Widely sought after for his preternatural ability to weave his silver bat expertly through the filthiest of darting laces, Ramirez is expected to sign with his next squad for upwards of $25 million a year, for perhaps the amount of years that a sloth has toes.
To spank a baseball solidly, this man ram makes over 500 times the median income of the average American household. Every time that he takes the field, assuming (ahem) that he plays all 162 games for whichever team is ballsy enough to gamble on a historically dodgy, half-assed player like Ramirez, he stands to take home $151,151, and 15 cents, or, in lame terms—Ramirez will make somewhere north of $18,900 an hour this next baseball season.

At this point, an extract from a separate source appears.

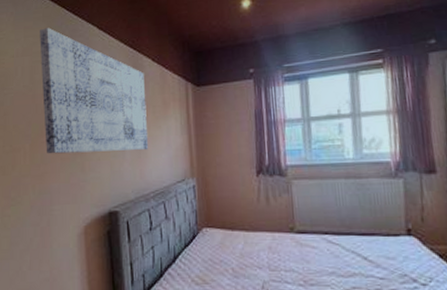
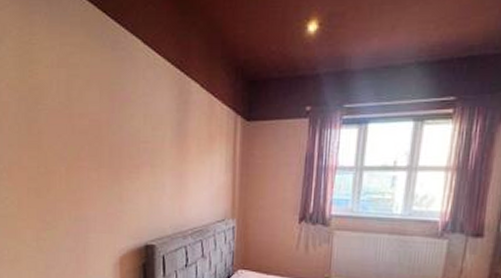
wall art: present [40,27,149,154] -> none [77,36,191,186]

To experience the sheer ecstasy of bathing in the sunless shadow of Ramirez and (s)crew, a family of four will shell out around $200 per game.
Of course, players of Ramirez's (b)ilk drastically skew the numbers for the average Joe just trying to make a living swatting flies in the Bigs. Last year, the average player earned only $3.1 million dollars, and plenty of them were way down at the minimum of $390,000, not even eight times the take home for an average dual income family.

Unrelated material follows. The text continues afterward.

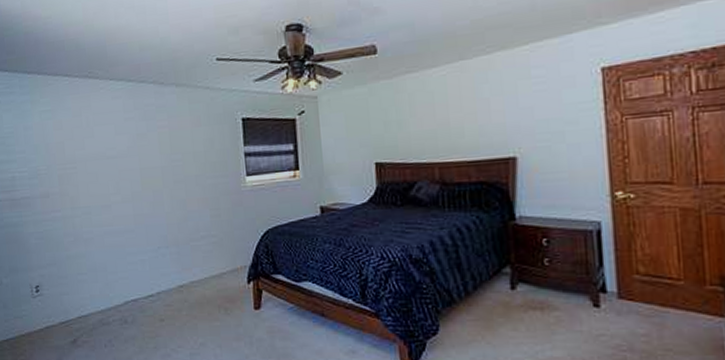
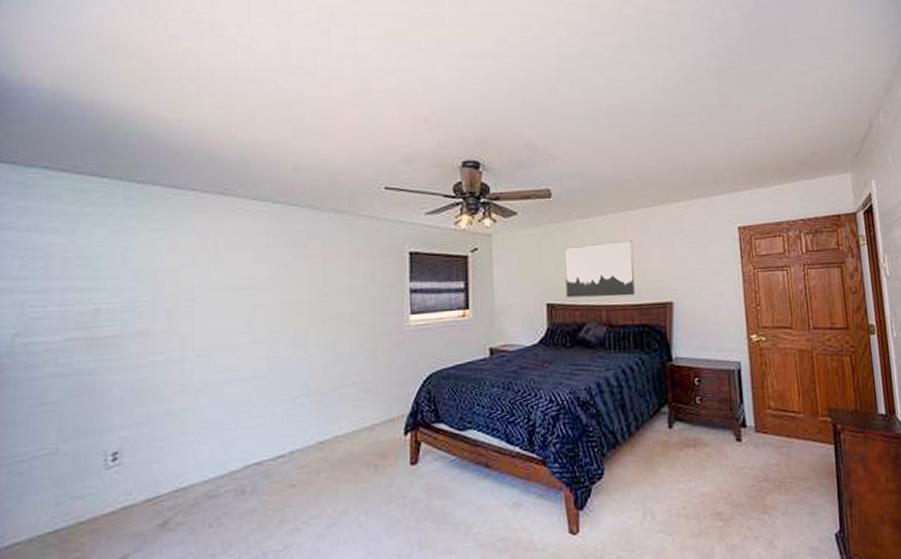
wall art: none [392,93,471,156] -> present [564,241,635,298]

The space allowed for this column does not lend itself to a larger study of other sports a field, or out on the tracks, but suffice to say, when the top Bass Master is making over a $1 million bones in one event, as 24-year-old Michael Bennett did this summer in the Forrest Wood Cup in Lake Murray, South Carolina, it is a good (strike?!) indicator that finances in sports are seriously and totally out of whack with reality.
But look anywhere in the wide, weird world of sports and you will see it: The books are cooked, and the fools manning the buckets keep trying to douse the fire with gasoline. Soon enough, they too will all catch fire, and flee for the pool.
The real question is, what happens when the car company and financial sector sponsors disappear, when discretionary income becomes a novel concept reserved only for those with long memories and Mexican drug czars?
Who is going to go to the games, swill the beer, buy the shirts, the sushi-dogs, or even stay home and watch the games, when joblessness sweeps the nation like a vague plague and broadcast and internet advertisers can no longer justify the expense of footing the network bills?
Not to mention the drastic and unholy evisceration of the cable bill from the necessities lists of potentially hundreds of thousands of Americans. Forced to chose between a new sack of rice and clean water to drink, or a scaled back, intern produced, two camera shoot of an out of market game (don't forget the blackouts! When the stadiums fill up with emptiness, the owners jam the local feed), most folks are going to yank the plug on their TV's, done in by the cable companies definitions of a reasonable cable bill.
When things get truly desperate, and the fish flopping at the end of the pond begin to whither and die, how is a four year contract for $100 million dollars going to a seemingly ungrateful 40 year old freak case going to play, and just whom is going to pay?
If you ask me, the sports bubble has grown unwieldy and irrationally obese, and is an obvious indicator of another overwrought industry that has gorged itself into a diabetic stupor, over-saturated with the sweet plasma of fan money, which once flowed like the Niagara.
Now, cellularly unstable after decades of excessive, unreasonable growth at the expense (literally) of the fans that it is supposed to cater to, and so interdependent on all of the other failing markets, the Sports Bubble seems destined to self-cannibalize and burst, showering all of us down below with a terrible coating of soapy, oily scum.
*Corby Anderson writes Hang Time for the Aspen Daily News from a crowded bail out shelter buried underneath a new Hummer dealership near Carmel Valley, California, where he spends his days pondering what the antonym of "nonchalant" is, or why being "laid on" is never used when discussing hiring practices.